Continue the article on ethnic beverages in the U.S. market, picking up right after its final sentence.

### Supplied passage
·····

By Martin Schultz and Elizabeth Fuhrman

Mainstream beverages are emerging from ethnic origins
The ethnic beverage market has its unique characteristics. Strongly influenced by traditions that originated in the “old country,” ethnic beverage manufacturers nevertheless constantly push to open new avenues of development, producing new flavors, ingredients and methods of marketing.
The total ethnic food and beverage market, including Hispanic, Asian and African American, currently generates about $75 billion in annual sales, which is equal to $1 out of every $7 spent on beverages and food products, according to 2006 consumer research from consulting and market research firm The Hartman Group, Bellevue, Wash.
Ethnic drinks, it seems, are fermenting, bubbling and brewing their way onto the U.S. beverage market. The surge in ethnic beverage sales, along with the heavy investment beverage producers are pouring into marketing new soft drinks and beers would seem to bear out this premise. Yet talk to beverage marketing consultants about ethnic infusions, and you’ll find the thinking about ethnic classifications is changing. Today, the analysis is less about the demarcation between the mainstream beverage industry and the ethnic minority market and more about the shifts in demographic tastes.

·····

### Data to examine
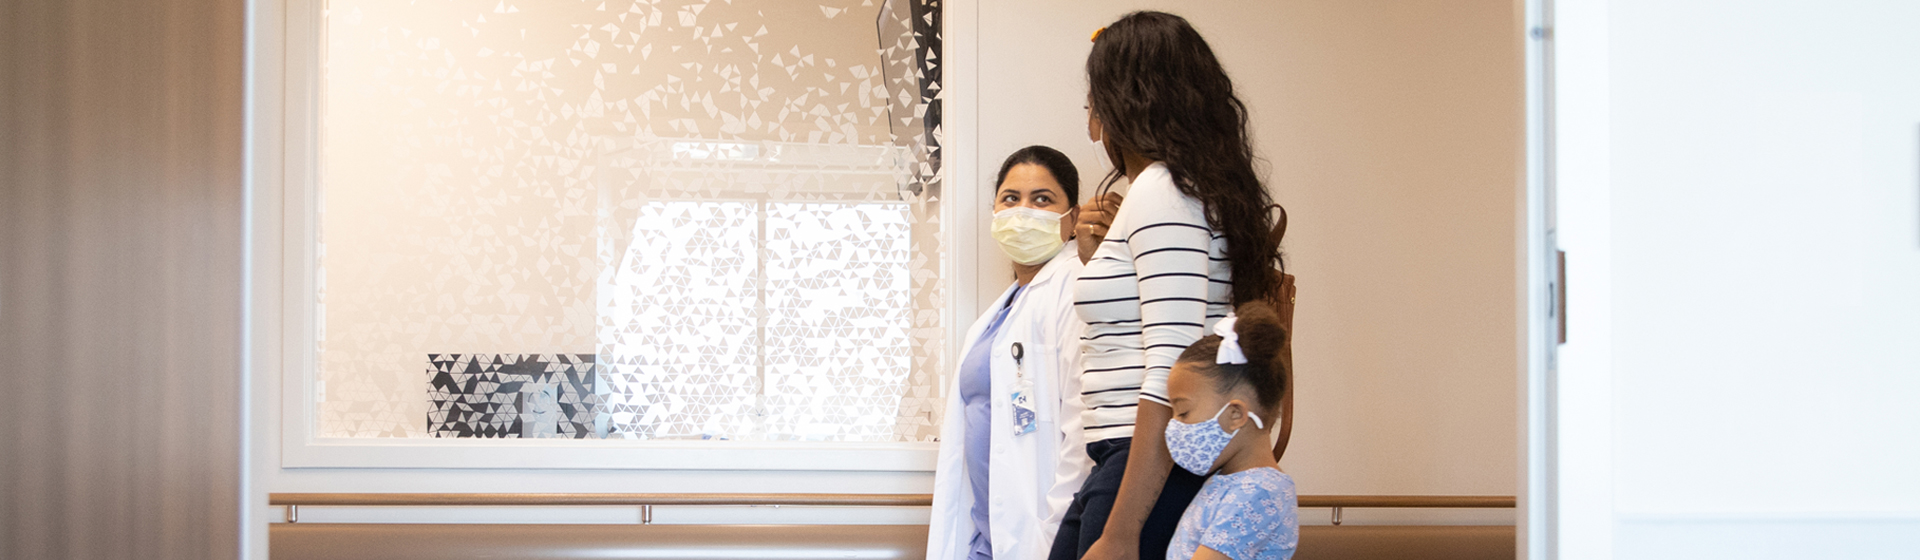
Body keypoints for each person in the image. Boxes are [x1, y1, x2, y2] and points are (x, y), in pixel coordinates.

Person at [1054, 11, 1281, 560]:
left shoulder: (1164, 190)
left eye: (1095, 97)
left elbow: (1167, 367)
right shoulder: (1172, 192)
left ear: (1123, 100)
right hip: (1128, 457)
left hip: (1148, 460)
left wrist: (1123, 530)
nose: (1090, 118)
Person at [928, 146, 1095, 560]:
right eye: (1010, 198)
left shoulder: (1077, 288)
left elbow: (1083, 433)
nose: (1023, 211)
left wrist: (1053, 536)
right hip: (984, 538)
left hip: (1039, 538)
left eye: (1042, 199)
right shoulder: (1001, 309)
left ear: (1072, 219)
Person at [1163, 302, 1298, 560]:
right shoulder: (1226, 483)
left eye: (1183, 412)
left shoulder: (1261, 490)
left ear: (1235, 415)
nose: (1175, 425)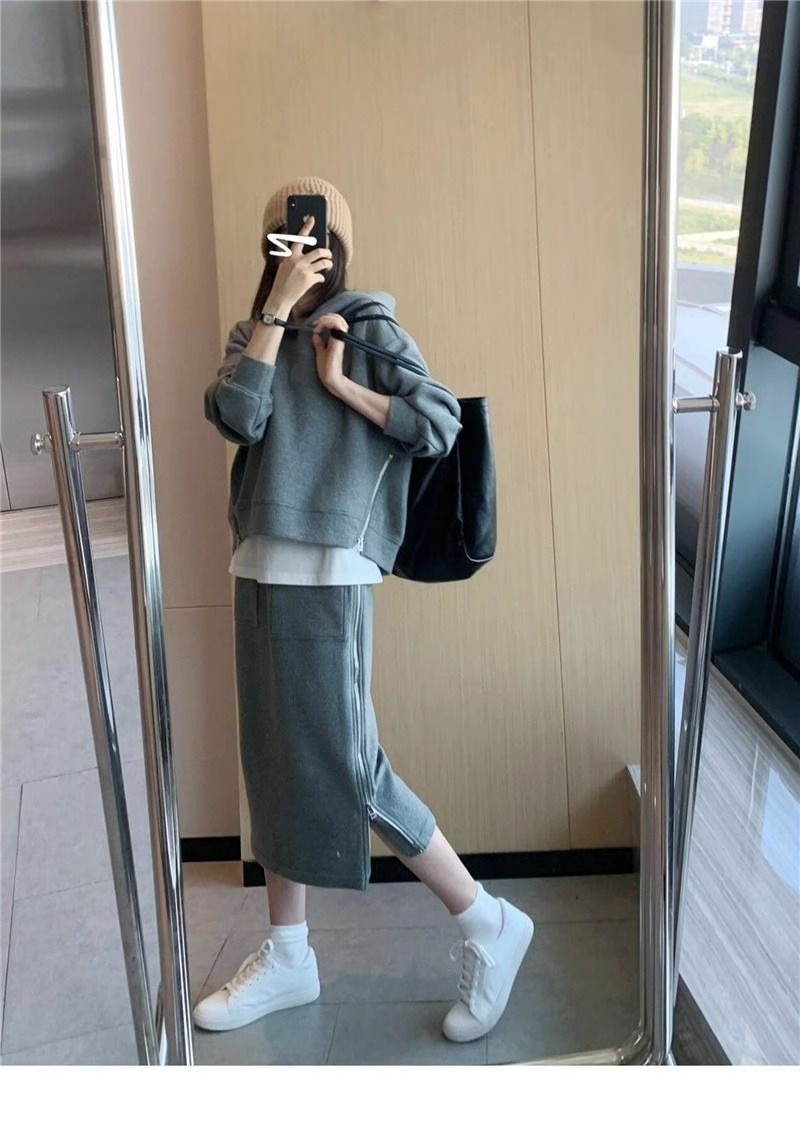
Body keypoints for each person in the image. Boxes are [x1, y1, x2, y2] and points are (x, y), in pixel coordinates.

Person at [197, 176, 533, 1044]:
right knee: (272, 758)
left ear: (338, 245)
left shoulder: (371, 327)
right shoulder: (253, 333)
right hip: (257, 564)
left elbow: (439, 424)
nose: (299, 249)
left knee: (352, 765)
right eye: (281, 238)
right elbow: (236, 417)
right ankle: (289, 953)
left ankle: (488, 920)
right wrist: (276, 312)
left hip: (332, 570)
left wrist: (341, 381)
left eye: (311, 237)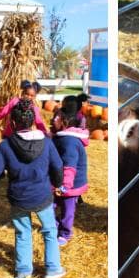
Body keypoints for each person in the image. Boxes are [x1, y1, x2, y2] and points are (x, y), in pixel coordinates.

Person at [0, 101, 66, 278]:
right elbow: (58, 166)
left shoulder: (6, 146)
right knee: (50, 231)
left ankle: (23, 270)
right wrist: (59, 184)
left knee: (22, 232)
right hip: (42, 196)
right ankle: (52, 268)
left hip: (19, 198)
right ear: (34, 122)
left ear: (12, 124)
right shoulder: (46, 142)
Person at [51, 95, 91, 246]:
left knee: (68, 210)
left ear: (65, 122)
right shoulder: (59, 138)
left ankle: (65, 233)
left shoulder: (69, 142)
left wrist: (65, 186)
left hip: (70, 184)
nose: (54, 120)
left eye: (57, 118)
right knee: (50, 206)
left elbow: (70, 166)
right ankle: (53, 227)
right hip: (58, 181)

·····

### Exercise result
“It’s not about an ethnic market in beverages; it’s more to do with the broadening of consumer demands,” explains Joe Heron, the South African-born president and chief executive officer of Minneapolis, Minn.-based Ardea Beverage Co. “If you want to talk about beverage trends affecting minority users, you have to look at two drivers: a growing predisposition toward more exotic fruit-flavored profiles and rising consumer demand to provide health and wellness solutions, such as for obesity.”
Function and flavor options
Certainly, some consumer requirements are universal. Whether mainstream or minority, consumers want beverages that make them feel healthier and more energized. They also demand flavors that suggest freshness, that make the consumer feel excitement. Take functional drinks, for example. “Functional drinks are the biggest trend right now,” Heron suggests. “It’s the best way to add value to a beverage.”
Ardea, which is part of the PepsiAmericas umbrella of companies, has produced what the company claims is the first soda based on a health platform with marketing to Hispanic consumers. Originally developed as an energy drink to help frequent fliers overcome jet lag, Airforce Nutrisoda now has a Hispanic Web site delivering health and wellness tips, nutritional information and diabetes resource information to Spanish speakers.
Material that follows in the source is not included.